Dalle funéraire Le Quesnoy 2 Dalle funéraire Le Quesnoy 2  Le 21 septembre 2025, lors des journées du patrimoine, une dalle funéraire a été déposée dans l’église du Quesnoy. Une installation en coopération de la municipalité, du cercle historique quercitain et de la paroisse. 


Découverte près des vestiges de l’abbaye détruite au XIXᵉ siècle, cette dalle est l'une des rares traces matérielles de la vie monastique au Quesnoy. Elle a été découverte récemment à proximité de l'emplacement de l'abbaye laissée à l'abandon depuis la Révolution et détruite vers 1880.  Les recherches de Grégory Chermeux, président du Cercle Historique Quercitain, laissent à penser que cette pierre tombale serait celle de l'abbesse Barbe de Negra, dont la famille est issue de la noblesse allemande, en fonction de 1616 à 1637.

Cette pièce archéologique a trouvé sa place dans le renfoncement à droite en entrant dans l'église, dont les murs sont voués à la mémoire des soldats quercitains morts pour la France durant la Première Guerre mondiale, sous le regard de Jeanne d'Arc.

(Entrées de données enregistrées)
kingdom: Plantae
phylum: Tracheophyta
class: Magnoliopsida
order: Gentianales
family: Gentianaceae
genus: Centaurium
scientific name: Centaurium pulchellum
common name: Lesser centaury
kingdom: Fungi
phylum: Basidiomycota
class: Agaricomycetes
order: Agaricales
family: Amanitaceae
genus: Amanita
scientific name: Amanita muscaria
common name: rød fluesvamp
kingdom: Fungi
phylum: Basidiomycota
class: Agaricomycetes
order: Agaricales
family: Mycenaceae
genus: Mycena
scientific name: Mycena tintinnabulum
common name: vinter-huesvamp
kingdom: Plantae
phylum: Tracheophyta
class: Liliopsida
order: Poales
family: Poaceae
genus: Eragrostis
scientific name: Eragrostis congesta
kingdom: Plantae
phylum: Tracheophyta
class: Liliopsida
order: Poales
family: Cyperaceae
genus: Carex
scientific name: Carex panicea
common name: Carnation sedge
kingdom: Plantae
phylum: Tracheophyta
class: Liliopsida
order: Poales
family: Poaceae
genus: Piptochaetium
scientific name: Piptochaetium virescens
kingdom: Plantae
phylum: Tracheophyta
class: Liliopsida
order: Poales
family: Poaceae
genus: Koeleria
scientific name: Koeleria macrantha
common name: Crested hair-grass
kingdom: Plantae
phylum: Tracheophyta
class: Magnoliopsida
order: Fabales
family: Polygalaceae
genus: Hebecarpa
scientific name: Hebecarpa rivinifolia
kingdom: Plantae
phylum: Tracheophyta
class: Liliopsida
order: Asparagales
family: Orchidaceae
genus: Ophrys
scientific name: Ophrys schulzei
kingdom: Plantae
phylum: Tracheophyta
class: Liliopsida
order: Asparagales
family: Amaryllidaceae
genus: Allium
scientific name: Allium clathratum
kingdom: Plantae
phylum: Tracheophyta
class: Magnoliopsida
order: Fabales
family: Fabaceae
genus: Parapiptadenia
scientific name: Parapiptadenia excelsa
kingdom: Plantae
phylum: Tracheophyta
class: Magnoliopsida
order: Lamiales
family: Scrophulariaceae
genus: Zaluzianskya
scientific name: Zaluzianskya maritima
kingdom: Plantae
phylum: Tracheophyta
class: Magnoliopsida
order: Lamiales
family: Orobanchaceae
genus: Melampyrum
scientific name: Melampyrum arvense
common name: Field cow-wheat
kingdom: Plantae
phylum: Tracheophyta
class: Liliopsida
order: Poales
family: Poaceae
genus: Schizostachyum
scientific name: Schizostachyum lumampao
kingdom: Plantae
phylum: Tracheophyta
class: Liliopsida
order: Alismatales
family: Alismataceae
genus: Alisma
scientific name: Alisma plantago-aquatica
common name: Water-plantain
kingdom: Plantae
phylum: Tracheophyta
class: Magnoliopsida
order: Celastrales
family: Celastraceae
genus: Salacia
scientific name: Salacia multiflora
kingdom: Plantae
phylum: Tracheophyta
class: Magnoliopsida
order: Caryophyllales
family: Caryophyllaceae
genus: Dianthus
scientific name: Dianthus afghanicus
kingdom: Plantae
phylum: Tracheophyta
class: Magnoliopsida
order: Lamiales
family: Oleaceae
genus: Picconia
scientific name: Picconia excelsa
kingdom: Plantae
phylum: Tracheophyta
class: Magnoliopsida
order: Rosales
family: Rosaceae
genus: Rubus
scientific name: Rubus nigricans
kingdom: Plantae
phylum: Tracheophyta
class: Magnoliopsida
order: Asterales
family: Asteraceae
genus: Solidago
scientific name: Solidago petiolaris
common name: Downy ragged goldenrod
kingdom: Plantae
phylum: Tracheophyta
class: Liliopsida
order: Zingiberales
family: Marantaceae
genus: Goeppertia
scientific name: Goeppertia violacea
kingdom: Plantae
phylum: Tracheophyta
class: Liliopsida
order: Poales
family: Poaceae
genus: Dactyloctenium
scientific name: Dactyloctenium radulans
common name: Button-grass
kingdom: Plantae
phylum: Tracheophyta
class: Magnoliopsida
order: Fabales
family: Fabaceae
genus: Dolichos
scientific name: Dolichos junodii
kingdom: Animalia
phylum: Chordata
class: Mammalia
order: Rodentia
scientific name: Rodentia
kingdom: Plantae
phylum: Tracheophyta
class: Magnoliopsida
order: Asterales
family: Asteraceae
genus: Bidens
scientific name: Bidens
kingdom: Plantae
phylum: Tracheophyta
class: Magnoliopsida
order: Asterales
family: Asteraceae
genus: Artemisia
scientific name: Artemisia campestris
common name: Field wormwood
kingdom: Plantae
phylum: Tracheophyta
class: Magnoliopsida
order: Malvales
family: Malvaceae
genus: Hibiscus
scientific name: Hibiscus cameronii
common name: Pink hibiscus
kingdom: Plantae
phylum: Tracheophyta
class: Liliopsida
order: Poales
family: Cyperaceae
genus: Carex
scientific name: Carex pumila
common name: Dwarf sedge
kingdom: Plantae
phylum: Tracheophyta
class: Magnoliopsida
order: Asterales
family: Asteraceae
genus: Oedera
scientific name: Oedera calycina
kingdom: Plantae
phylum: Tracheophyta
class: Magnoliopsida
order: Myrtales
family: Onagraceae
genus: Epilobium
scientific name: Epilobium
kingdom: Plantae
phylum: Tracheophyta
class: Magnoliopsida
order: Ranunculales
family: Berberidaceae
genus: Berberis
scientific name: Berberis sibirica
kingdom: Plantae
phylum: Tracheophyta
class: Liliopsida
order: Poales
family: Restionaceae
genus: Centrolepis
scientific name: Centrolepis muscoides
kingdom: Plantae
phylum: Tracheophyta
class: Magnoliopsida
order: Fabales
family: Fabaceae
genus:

- Travail demandé
Pour chacune des affirmations suivantes, indiquez par oui ou par non si elle est conforme au texte sur la dalle funéraire du Quesnoy, en citant les mots du texte qui en décident. (a) La dalle a été déposée dans l'église à l'occasion des journées du patrimoine. (b) L'abbaye a été détruite pendant la Révolution. (c) La dalle a été placée dans le renfoncement situé à gauche en entrant dans l'église.

- Réponse attendue
(a) Oui : « lors des journées du patrimoine, une dalle funéraire a été déposée dans l’église du Quesnoy ».
(b) Non : « laissée à l'abandon depuis la Révolution et détruite vers 1880 ».
(c) Non : « dans le renfoncement à droite en entrant dans l'église ».